Copy out every line of the items below word for word.

* Material for this exercise
━━━━━━━━━━━━━━━━
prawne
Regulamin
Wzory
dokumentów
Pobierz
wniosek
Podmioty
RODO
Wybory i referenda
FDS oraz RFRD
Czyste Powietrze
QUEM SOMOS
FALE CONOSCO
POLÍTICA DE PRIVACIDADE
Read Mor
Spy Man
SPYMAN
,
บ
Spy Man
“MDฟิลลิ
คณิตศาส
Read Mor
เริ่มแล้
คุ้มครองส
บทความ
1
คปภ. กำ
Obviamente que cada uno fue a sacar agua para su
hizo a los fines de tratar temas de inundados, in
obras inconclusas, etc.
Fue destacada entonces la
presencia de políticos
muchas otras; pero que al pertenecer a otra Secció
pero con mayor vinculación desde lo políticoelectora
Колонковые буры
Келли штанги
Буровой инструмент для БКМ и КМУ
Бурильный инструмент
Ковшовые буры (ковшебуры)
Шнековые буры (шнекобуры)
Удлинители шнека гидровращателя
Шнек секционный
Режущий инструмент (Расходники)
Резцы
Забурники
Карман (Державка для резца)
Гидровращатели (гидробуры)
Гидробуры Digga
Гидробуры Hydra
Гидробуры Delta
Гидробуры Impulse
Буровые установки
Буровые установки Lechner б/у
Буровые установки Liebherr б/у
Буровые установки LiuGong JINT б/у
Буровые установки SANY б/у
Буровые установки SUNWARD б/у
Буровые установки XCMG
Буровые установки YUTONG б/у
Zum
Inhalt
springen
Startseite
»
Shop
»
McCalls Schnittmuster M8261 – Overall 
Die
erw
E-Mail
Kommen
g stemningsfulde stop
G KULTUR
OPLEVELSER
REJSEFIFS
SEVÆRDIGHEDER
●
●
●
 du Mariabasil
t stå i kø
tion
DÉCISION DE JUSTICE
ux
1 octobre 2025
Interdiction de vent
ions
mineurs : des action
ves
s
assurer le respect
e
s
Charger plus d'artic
━━━━━━━━━━━━━━━━
* Response area
prawne
Regulamin
Wzory
dokumentów
Pobierz
wniosek
Podmioty
RODO
Wybory i referenda
FDS oraz RFRD
Czyste Powietrze
QUEM SOMOS
FALE CONOSCO
POLÍTICA DE PRIVACIDADE
Read Mor
Spy Man
SPYMAN
,
บ
Spy Man
“MDฟิลลิ
คณิตศาส
Read Mor
เริ่มแล้
คุ้มครองส
บทความ
1
คปภ. กำ
Obviamente que cada uno fue a sacar agua para su
hizo a los fines de tratar temas de inundados, in
obras inconclusas, etc.
Fue destacada entonces la
presencia de políticos
muchas otras; pero que al pertenecer a otra Secció
pero con mayor vinculación desde lo políticoelectora
Колонковые буры
Келли штанги
Буровой инструмент для БКМ и КМУ
Бурильный инструмент
Ковшовые буры (ковшебуры)
Шнековые буры (шнекобуры)
Удлинители шнека гидровращателя
Шнек секционный
Режущий инструмент (Расходники)
Резцы
Забурники
Карман (Державка для резца)
Гидровращатели (гидробуры)
Гидробуры Digga
Гидробуры Hydra
Гидробуры Delta
Гидробуры Impulse
Буровые установки
Буровые установки Lechner б/у
Буровые установки Liebherr б/у
Буровые установки LiuGong JINT б/у
Буровые установки SANY б/у
Буровые установки SUNWARD б/у
Буровые установки XCMG
Буровые установки YUTONG б/у
Zum
Inhalt
springen
Startseite
»
Shop
»
McCalls Schnittmuster M8261 – Overall 
Die
erw
E-Mail
Kommen
g stemningsfulde stop
G KULTUR
OPLEVELSER
REJSEFIFS
SEVÆRDIGHEDER
●
●
●
 du Mariabasil
t stå i kø
tion
DÉCISION DE JUSTICE
ux
1 octobre 2025
Interdiction de vent
ions
mineurs : des action
ves
s
assurer le respect
e
s
Charger plus d'artic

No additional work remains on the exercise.